While digging comes naturally to Huskies, they can learn where it is and isn’t allowed with structure and guidance.
Set them up for success by managing the environment and giving them outlets for their energy.With consistency and prevention, you’ll start seeing those pesky holes disappear.
Soon you can relax and enjoy your beautiful yard again without it looking like a war zone! Just don’t forget the pooper scooper.
Frequently Asked Questions About Stopping Husky Digging
Why does my Husky dig so much?
It’s in their blood! Huskies were bred to dig dens in the snow. Digging also relieves boredom and helps them regulate their temperature. Their high prey drive contributes too.
How do I stop my Husky digging under the fence?
Bury chicken wire under the fence line to block burrowing. Ensure the fence is secured several inches into the ground. Add pavers or large rocks around the perimeter too.

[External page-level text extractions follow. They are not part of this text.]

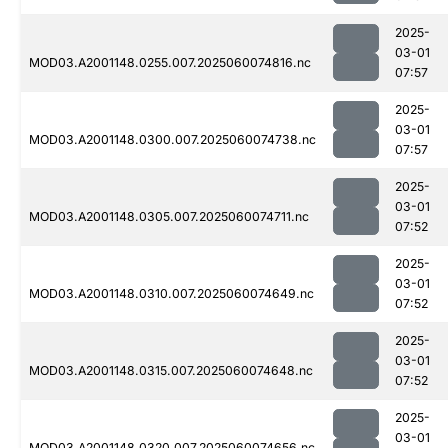
2025-
03-01
MOD03.A2001148.0255.007.2025060074816.nc
07:57
2025-
03-01
MOD03.A2001148.0300.007.2025060074738.nc
07:57
2025-
03-01
MOD03.A2001148.0305.007.2025060074711.nc
07:52
2025-
03-01
MOD03.A2001148.0310.007.2025060074649.nc
07:52
2025-
03-01
MOD03.A2001148.0315.007.2025060074648.nc
07:52
2025-
03-01
MOD03.A2001148.0320.007.2025060074656.nc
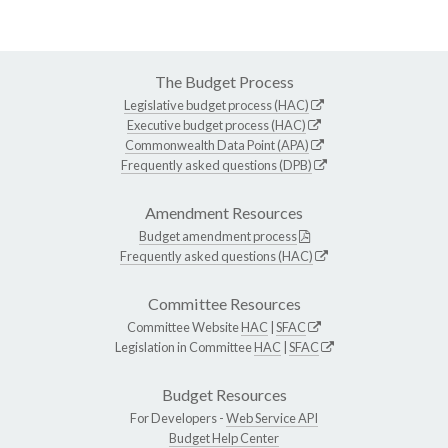
The Budget Process
Legislative budget process (HAC)
Executive budget process (HAC)
Commonwealth Data Point (APA)
Frequently asked questions (DPB)
Amendment Resources
Budget amendment process
Frequently asked questions (HAC)
Committee Resources
Committee Website
HAC
|
SFAC
Legislation in Committee
HAC
|
SFAC
Budget Resources
For Developers -
Web Service API
Budget Help Center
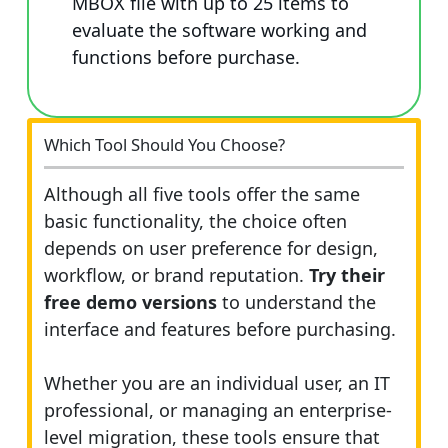
MBOX file with up to 25 items to
evaluate the software working and
functions before purchase.
Which Tool Should You Choose?
Although all five tools offer the same
basic functionality, the choice often
depends on user preference for design,
workflow, or brand reputation.
Try their
free demo versions
to understand the
interface and features before purchasing.
Whether you are an individual user, an IT
professional, or managing an enterprise-
level migration, these tools ensure that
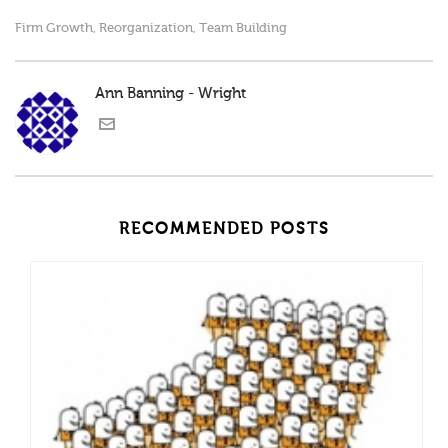
Firm Growth
Reorganization
Team Building
,
,
Ann Banning - Wright
RECOMMENDED POSTS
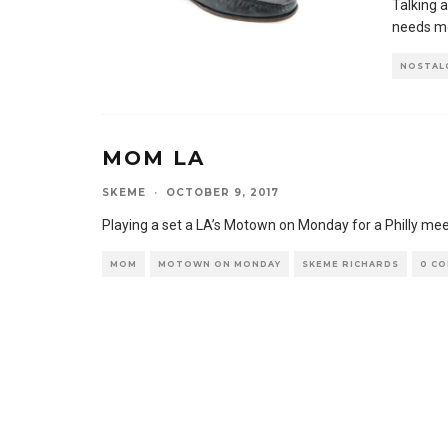
Talking a
needs mor
NOSTAL
MOM LA
SKEME
·
OCTOBER 9, 2017
Playing a set a LA’s Motown on Monday for a Philly me
MOM
MOTOWN ON MONDAY
SKEME RICHARDS
0 C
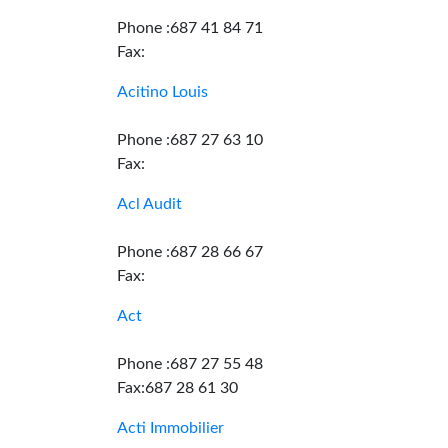
Phone :687 41 84 71
Fax:
Acitino Louis
Phone :687 27 63 10
Fax:
Acl Audit
Phone :687 28 66 67
Fax:
Act
Phone :687 27 55 48
Fax:687 28 61 30
Acti Immobilier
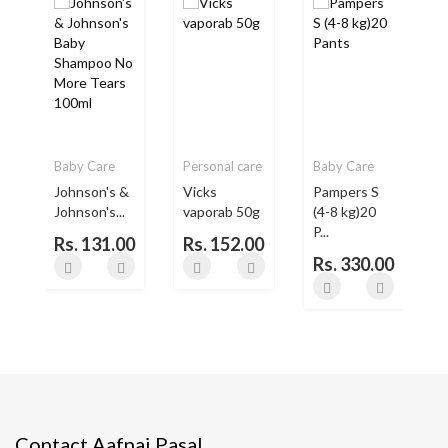
Baby Care
Personal care
Baby Care
Johnson's &
Vicks
Pampers S
Johnson's...
vaporab 50g
(4-8 kg)20
P...
Rs. 131.00
Rs. 152.00
Rs. 330.00
Contact Aafnai Pasal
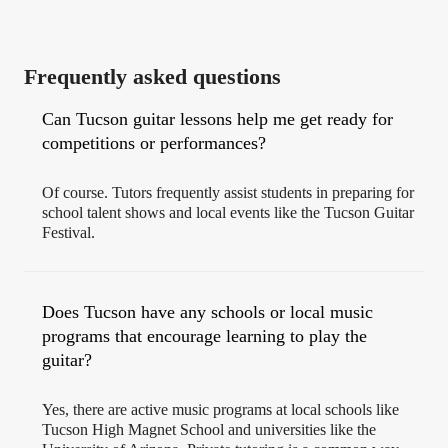
Frequently asked questions
Can Tucson guitar lessons help me get ready for
competitions or performances?
Of course. Tutors frequently assist students in preparing for
school talent shows and local events like the Tucson Guitar
Festival.
Does Tucson have any schools or local music
programs that encourage learning to play the
guitar?
Yes, there are active music programs at local schools like
Tucson High Magnet School and universities like the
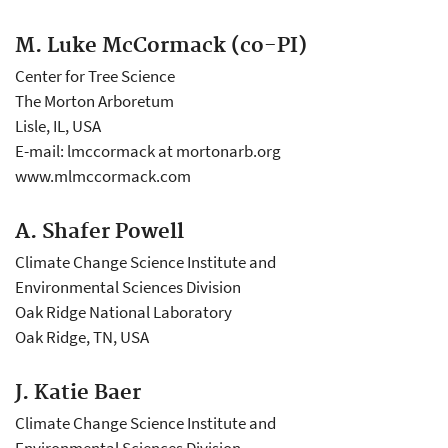
M. Luke McCormack (co-PI)
Center for Tree Science
The Morton Arboretum
Lisle, IL, USA
E-mail: lmccormack at mortonarb.org
www.mlmccormack.com
A. Shafer Powell
Climate Change Science Institute and
Environmental Sciences Division
Oak Ridge National Laboratory
Oak Ridge, TN, USA
J. Katie Baer
Climate Change Science Institute and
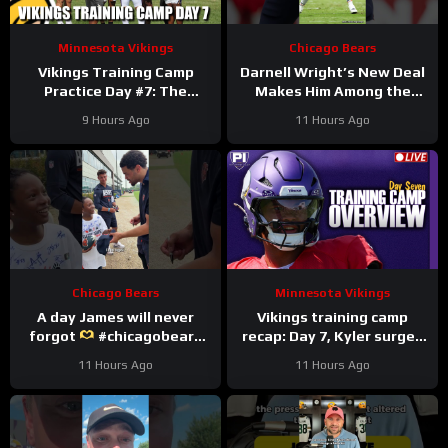
Minnesota Vikings
Chicago Bears
Vikings Training Camp
Darnell Wright’s New Deal
Practice Day #7: The
Makes Him Among the
Longest Day
HIGHEST Paid OTs
9 Hours Ago
11 Hours Ago
#darnellwright #bears #nfl
Chicago Bears
Minnesota Vikings
A day James will never
Vikings training camp
forgot
#chicagobears
recap: Day 7, Kyler surges
#trainingcamp
ahead
11 Hours Ago
11 Hours Ago
#wholesome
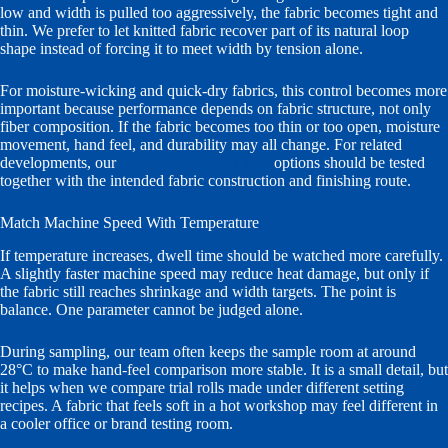
low and width is pulled too aggressively, the fabric becomes tight and
thin. We prefer to let knitted fabric recover part of its natural loop
shape instead of forcing it to meet width by tension alone.
For moisture-wicking and quick-dry fabrics, this control becomes more
important because performance depends on fabric structure, not only
fiber composition. If the fabric becomes too thin or too open, moisture
movement, hand feel, and durability may all change. For related
developments, our
moisture dry quick yarn
options should be tested
together with the intended fabric construction and finishing route.
Match Machine Speed With Temperature
If temperature increases, dwell time should be watched more carefully.
A slightly faster machine speed may reduce heat damage, but only if
the fabric still reaches shrinkage and width targets. The point is
balance. One parameter cannot be judged alone.
During sampling, our team often keeps the sample room at around
28°C to make hand-feel comparison more stable. It is a small detail, but
it helps when we compare trial rolls made under different setting
recipes. A fabric that feels soft in a hot workshop may feel different in
a cooler office or brand testing room.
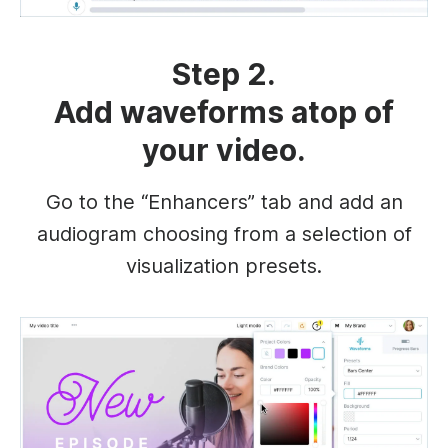
Step 2.
Add waveforms atop of
your video.
Go to the “Enhancers” tab and add an
audiogram choosing from a selection of
visualization presets.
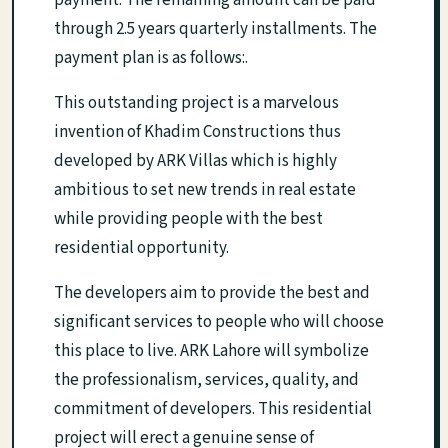
payment. The remaining amount can be paid
through 2.5 years quarterly installments. The
payment plan is as follows:.
This outstanding project is a marvelous
invention of Khadim Constructions thus
developed by ARK Villas which is highly
ambitious to set new trends in real estate
while providing people with the best
residential opportunity.
The developers aim to provide the best and
significant services to people who will choose
this place to live. ARK Lahore will symbolize
the professionalism, services, quality, and
commitment of developers. This residential
project will erect a genuine sense of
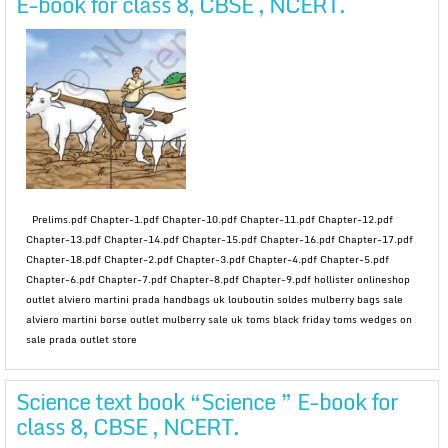
E-book for class 8, CBSE , NCERT.
Prelims.pdf Chapter-1.pdf Chapter-10.pdf Chapter-11.pdf Chapter-12.pdf
Chapter-13.pdf Chapter-14.pdf Chapter-15.pdf Chapter-16.pdf Chapter-17.pdf
Chapter-18.pdf Chapter-2.pdf Chapter-3.pdf Chapter-4.pdf Chapter-5.pdf
Chapter-6.pdf Chapter-7.pdf Chapter-8.pdf Chapter-9.pdf hollister onlineshop
outlet alviero martini prada handbags uk louboutin soldes mulberry bags sale
alviero martini borse outlet mulberry sale uk toms black friday toms wedges on
sale prada outlet store
Science text book “Science ” E-book for
class 8, CBSE , NCERT.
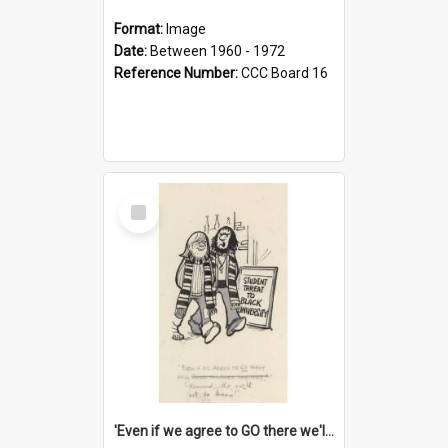
Format:
Image
Date:
Between 1960 - 1972
Reference Number:
CCC Board 16
Select
Item
'Even if we agree to GO there we'll demand the right not to learn!'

What smells deter dogs from digging?
Pet-safe citrus or bitter apple sprays can help deter digging when applied to problem areas. Vinegar, ammonia, or cayenne pepper can also repel curious paws.
Should I fill in the holes my Husky digs?
It’s best not to fill the holes right away. Your Husky may view re-digging the hole as a rewarding game. Only fill holes once the behavior is corrected.
What are the best toys for digger dogs?
Offer interactive puzzle toys that dispense treats or kibble as they are manipulated. Or create a DIY digging box filled with dirt, tennis balls, and hidden treats to engage their instincts.
When should I be concerned about excessive digging?
If your Husky is obsessively digging for hours, it could signal an underlying condition like anxiety, stress, or compulsive disorder. Consult your vet or a behaviorist.